Tuesday, 16 March 2010

Rings, Medals and Xboxes - assignment.

Rings by Kiley Granberg 

I decided to take the route of pen and paper for my interview, I felt it was a lot more personal and also meant I took in more information instead of recording it, nodding where needed and glazing over dreaming of other things while the interviewee told me their live stories, well, favourite possessions.
I asked them these questions while conducting my interview:

1.If your house were on fire, what possession would you save?
2. How old were you when you got this possession?
3. How long have you had it for?
4.Does it have a retail value, how much did it cost?
5. Was it given to you as a gift or self bought?
6. What does it mean to you?
7. Is it replaceable, how would you feel if it got broken or lost?
8. Is it one of a kind?
9. How does it make you feel?
10. Would you ever let anyone use/borrow/have it?

I decided to ask men and women at different ranges of age to see if there was a link or not.

I noticed that women instantly chose a piece of jewellery, mostly a ring, be it a wedding ring or a ring passed down through their family.
I noticed that their opposite hand instantly went to their ring and played with it. As if to check it was still there and had not slipped off.

The women that had chosen their wedding ring were obviously still married, and a woman I asked who was divorced answered that a ring, given to her by her mother was her “chosen possession” Though it was a wedding ring, it held a different meaning of love, but her family’s love and the bond between her mother and father.

Asking the women who answered with their wedding ring, I then asked what would happen if it got lost or stolen. Their faces instantly fell, and again they twisted their wedding ring about their finger. I got varied answers that all basically said that they would be devastated but they could always get a new ring, as the meaning of a wedding ring was still with them, being their husband.

However, the lady who answered, her mother’s wedding ring, face fell like the others except she clutched her hand instead of just twisting the ring. She said she would be utterly devastated as her mother and father had both passed away, and it was almost as if it was her last, touchable memory of them.
With this type of possession it was a lot more sentimental than a wedding ring, I thought.
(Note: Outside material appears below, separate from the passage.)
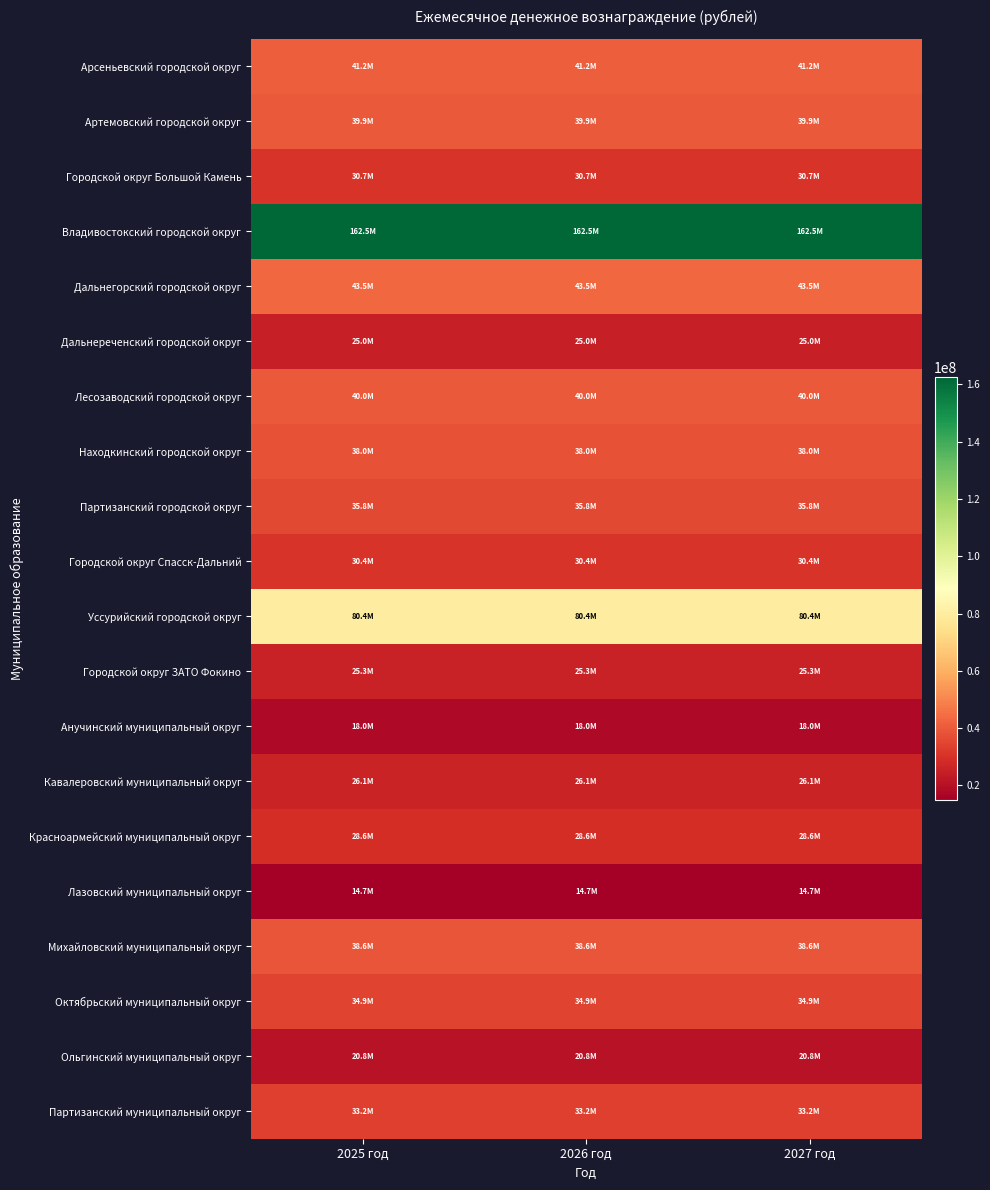

Which series has the largest total across all categories?

Владивостокский городской округ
As the other women stated, they could always get a new ring, their husbands and the rings meaning would always be there, as long as the marriage lasted, but completely the opposite for the other lady. She could never get the same ring or her mother and father back.
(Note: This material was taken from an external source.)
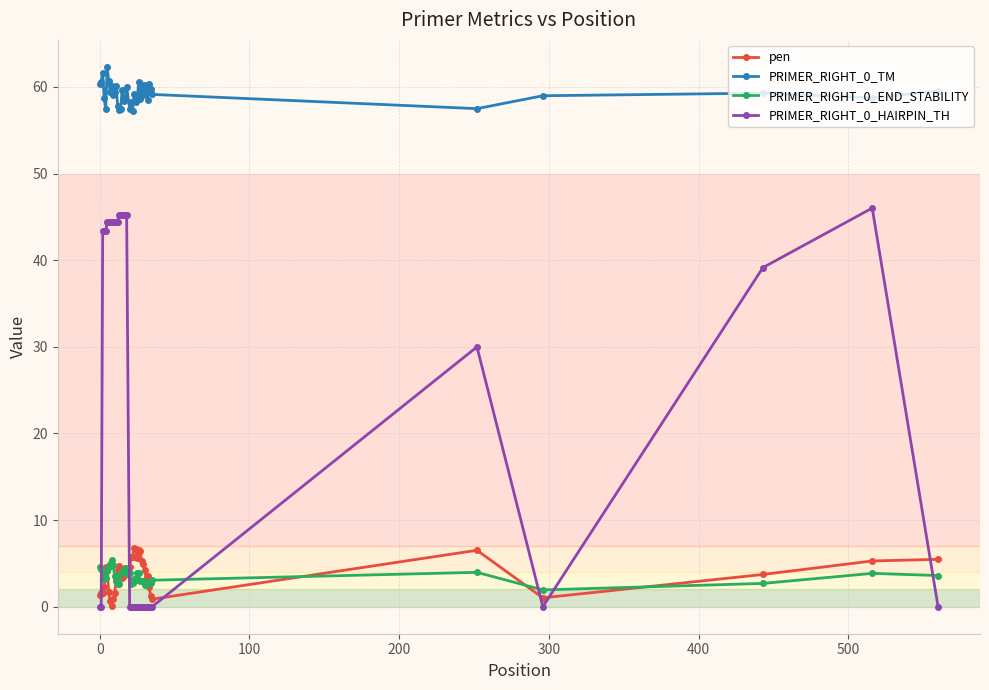

Which series has the largest total across all categories?

PRIMER_RIGHT_0_TM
They were worth sentimental value rather than retail value.

The men however chose other things. Young teenage boys tended to go for a piece of technology, like an xbox or a playstation. With technology these days, people are able to communicate through online gaming, so their choice of possession has a social aspect to it. They could loose all their “status points, medals and friends” on it if they lost their console.
Although a virtual possession, they had still worked hard for them. Almost like the saving of money to buy a wedding ring.
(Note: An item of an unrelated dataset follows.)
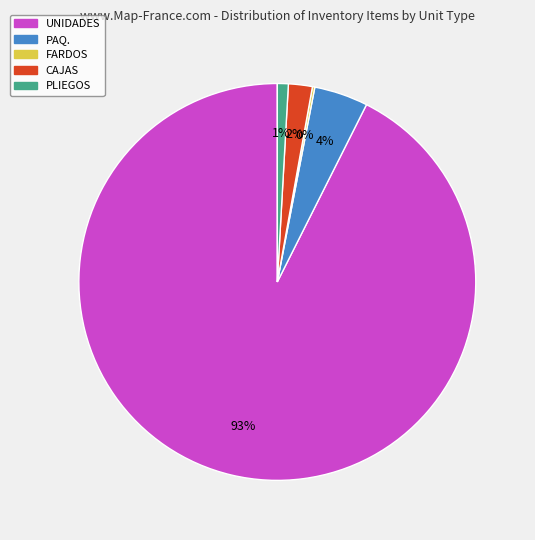

To the nearest percent, what is the combined percentage of PLIEGOS and PAQ.?

5%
Their possessions didn’t have as much of a sentimental value, more a retail value. But I think this is because they are still “young” and living their lives. They haven’t encountered marriage yet or any other “big” thing to happen in their life, like a war…

Which brings me to my next point. I asked a man what his chosen possession would be, and he said it was a medal from his grandfather from the 1st world war. Obviously a more “masculine” piece of jewellery similar to the lady who had her mothers wedding ring.
I asked him what would he do if he lost it and he shook his head and said that it would be possibly one of the worst things to happen. He said that it meant to much to him and that it made him so proud that his grandfather had helped fight in The Great War.
Though not on display like the other jewellery pieces that were chosen, it still meant a great deal to him, if not possibly more. Again, a huge sentimental piece, that although it would be worth a good deal of money, he wanted it to be passed down generations in his family so his grandfathers story could be told, and also so people wouldn’t forget about the wars in time.

These jewellery pieces may not have been one of a kind (least some were not) but they all held a completely different story and meaning to their owners.

I don’t think they were pieces to be borrowed as no one can really wear someone else’s ring unless it is given to them. So these pieces would be handed down generations I feel.
Unless we are talking about the xbox and playstations, where you might be given one, if they had a spare! 

1 comment:

cap'n scurvy. said...

i would save:
my mac, my xbox, my graphic novels, my vengeance trilogy box set, my digital and film slr's, photographs, some drawings, some vinyl and my glow worm.
i hate that question. keeps me up at night, as a child i had a plan. i would put all my favourite things in a duvet tie it up with my dressing gown cord and throw it out the window.
as i've got older i find it easier to adopt a buhddist appproach to material posessions, the only thing i would really risk myself for is a photo of my dead cat.
i was obsessed in 3rd year with the emotions and importance people charge physical objects with and started comparing mementos with religious reliquaries.
i think the importance people charge these objects with has a lot to do with personal identity as much as anything.